Vorliegender Text
************
Kapitalanlage

Schützen Immobilien auch vor Hyperinflation?

In letzter Zeit gerät die Frage, ob Immobilien vor einer Geldentwertung schützen, zunehmend in den Fokus des Interesses. Es gibt mehrere Untersuchungen, so etwa vom Institut der deutschen Wirtschaft (IW), die zu dem Ergebnis kommen, dass Immobilieninvestments vor Inflation schützen können.1) Diese Studien basieren auf der Auswertung von statistischen Werten zur Entwicklung der Inflationsraten einerseits und von Immobilienpreisen andererseits. Dabei wurden in der Regel Entwicklungen der vergangenen Jahrzehnte berücksichtigt.

Wahrscheinlichkeit einer neuen Hyperinflation

Gleichzeitig werden Stimmen laut, die als Ergebnis der exorbitanten Staatsverschuldung und der Reaktionen der Notenbanken auf die Finanzkrise nicht nur eine Inflation für möglich halten, sondern auch das Szenario einer Hyperinflation diskutieren. Zahlreiche aktuelle Buchpublikationen befassen sich mit Szenarien einer dramatischen inflationären Entwicklung.2) Von einer Hyperinflation spricht man in der Forschung bei einer monatlichen Inflationsrate von mindestens 50 Prozent.
************
Gesammeltes Material
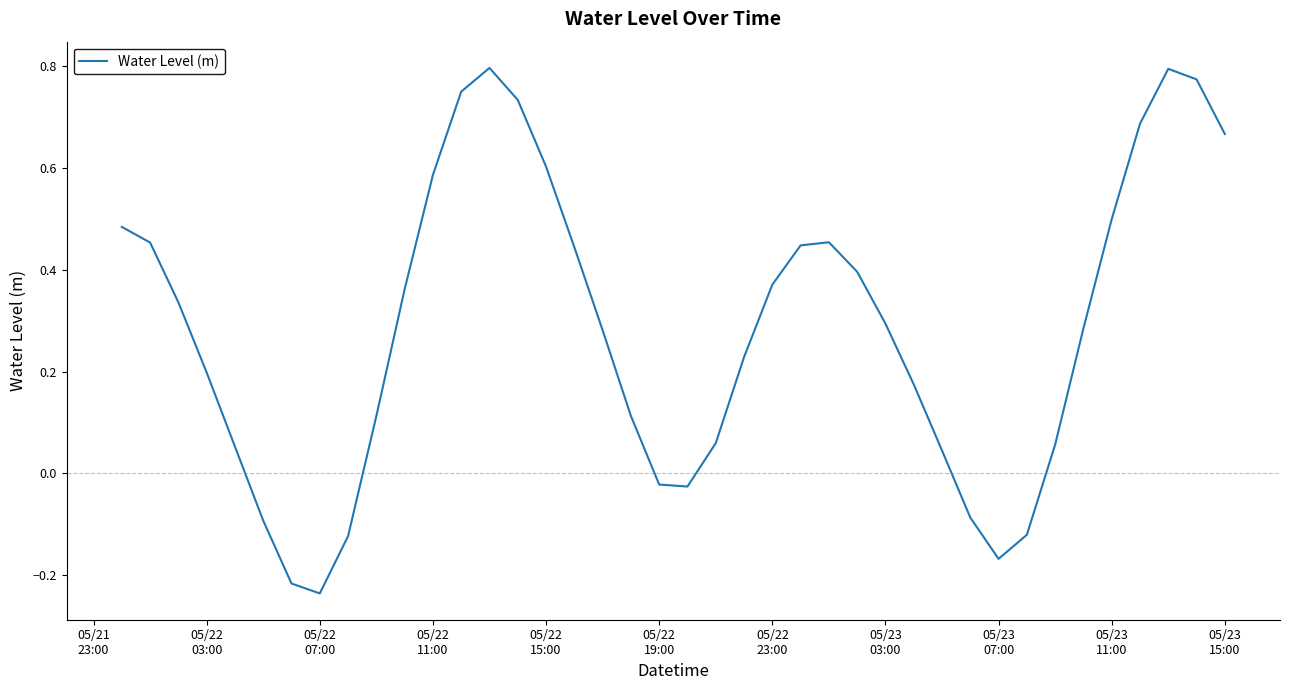

How many lines are shown in the chart?

1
************
Gestellte Aufgabe
Schreibe den Text über Immobilien als Schutz vor Hyperinflation im Anschluss an seinen letzten Satz fort.

Schriftliche Antwort
Von allen 29 Hyperinflationen in der Geschichte gab es 28 im 20. Jahrhundert. Nach Auffassung von Peter Bernholz, der die Geschichte von Hyperinflationen untersucht hat, ist die Gefahr von Inflationen und Hyperinflationen unter der Bedingung von Papiergeldsystemen ohne Golddeckung besonders hoch.3) Zunehmend ist zu beobachten, dass sich insbesondere vermögende Anleger auch mit der Gefahr exorbitant hoher Inflationsraten auseinandersetzen und dem sogenannten "Papiergeldsystem" kritisch gegenüberstehen. Als Inflationsschutz werden dabei vor allem Gold und Immobilien empfohlen.

Entschuldung durch Geldentwertung?

Vermehrt wird argumentiert, es sei insbesondere strategisch sinnvoll, Immobilien mit hohem Leverage zu erwerben, da die Schulden bei einer Inflation rasch "weginflationiert" würden. Demnach würde es sich für Anleger, die mittelfristig mit hohen Inflationsraten rechnen, empfehlen, Immobilien mit möglichst wenig Eigenkapital und möglichst viel Fremdkapital zu erwerben. Die Erwartung von Anlegern, die solchen Strategien folgen, lautet, je höher die Inflation sei, umso besser sei dies für diejenigen, die Immobilien mit hohem Fremdkapitaleinsatz erworben hätten.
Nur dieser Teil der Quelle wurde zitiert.